> **Exercise objective**:
Change every "Segment" in the rows below to "Outline" and leave everything else in the rows as it is.

______

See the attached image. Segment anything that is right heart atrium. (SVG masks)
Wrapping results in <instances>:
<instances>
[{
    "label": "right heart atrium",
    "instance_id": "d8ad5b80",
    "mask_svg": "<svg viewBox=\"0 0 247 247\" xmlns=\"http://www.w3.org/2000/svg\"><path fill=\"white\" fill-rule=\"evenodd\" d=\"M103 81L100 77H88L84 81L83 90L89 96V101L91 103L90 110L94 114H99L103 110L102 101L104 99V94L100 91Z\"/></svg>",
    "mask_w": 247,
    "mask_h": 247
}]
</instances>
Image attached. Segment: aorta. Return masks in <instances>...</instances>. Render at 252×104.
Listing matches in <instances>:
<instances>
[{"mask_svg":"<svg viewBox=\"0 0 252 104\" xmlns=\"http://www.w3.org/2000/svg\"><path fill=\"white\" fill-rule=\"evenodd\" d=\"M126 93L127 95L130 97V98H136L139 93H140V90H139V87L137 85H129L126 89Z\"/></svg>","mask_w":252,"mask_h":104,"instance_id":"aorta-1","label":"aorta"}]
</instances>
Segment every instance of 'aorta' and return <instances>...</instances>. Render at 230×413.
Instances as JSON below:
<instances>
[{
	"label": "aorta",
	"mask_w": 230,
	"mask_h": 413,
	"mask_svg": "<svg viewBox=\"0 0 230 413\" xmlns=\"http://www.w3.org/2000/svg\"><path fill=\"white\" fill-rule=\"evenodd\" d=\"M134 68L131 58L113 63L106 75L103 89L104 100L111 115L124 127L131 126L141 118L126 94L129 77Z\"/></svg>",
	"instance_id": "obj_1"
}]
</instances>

______

> **Output for this exercise**:
See the attached image. Outline anything that is right heart atrium. (SVG masks)
Wrapping results in <instances>:
<instances>
[{
    "label": "right heart atrium",
    "instance_id": "d8ad5b80",
    "mask_svg": "<svg viewBox=\"0 0 247 247\" xmlns=\"http://www.w3.org/2000/svg\"><path fill=\"white\" fill-rule=\"evenodd\" d=\"M103 81L100 77H88L84 81L83 90L89 96V101L91 103L90 110L94 114H99L103 110L102 101L104 99V94L100 91Z\"/></svg>",
    "mask_w": 247,
    "mask_h": 247
}]
</instances>
Image attached. Outline: aorta. Return masks in <instances>...</instances>. Render at 252×104.
Listing matches in <instances>:
<instances>
[{"mask_svg":"<svg viewBox=\"0 0 252 104\" xmlns=\"http://www.w3.org/2000/svg\"><path fill=\"white\" fill-rule=\"evenodd\" d=\"M126 93L127 95L130 97V98H136L139 93H140V90H139V87L137 85H129L126 89Z\"/></svg>","mask_w":252,"mask_h":104,"instance_id":"aorta-1","label":"aorta"}]
</instances>
Outline every instance of 'aorta' and return <instances>...</instances>. Render at 230×413.
Instances as JSON below:
<instances>
[{
	"label": "aorta",
	"mask_w": 230,
	"mask_h": 413,
	"mask_svg": "<svg viewBox=\"0 0 230 413\" xmlns=\"http://www.w3.org/2000/svg\"><path fill=\"white\" fill-rule=\"evenodd\" d=\"M134 68L131 58L113 63L106 75L103 89L104 100L111 115L124 127L131 126L141 118L126 94L129 77Z\"/></svg>",
	"instance_id": "obj_1"
}]
</instances>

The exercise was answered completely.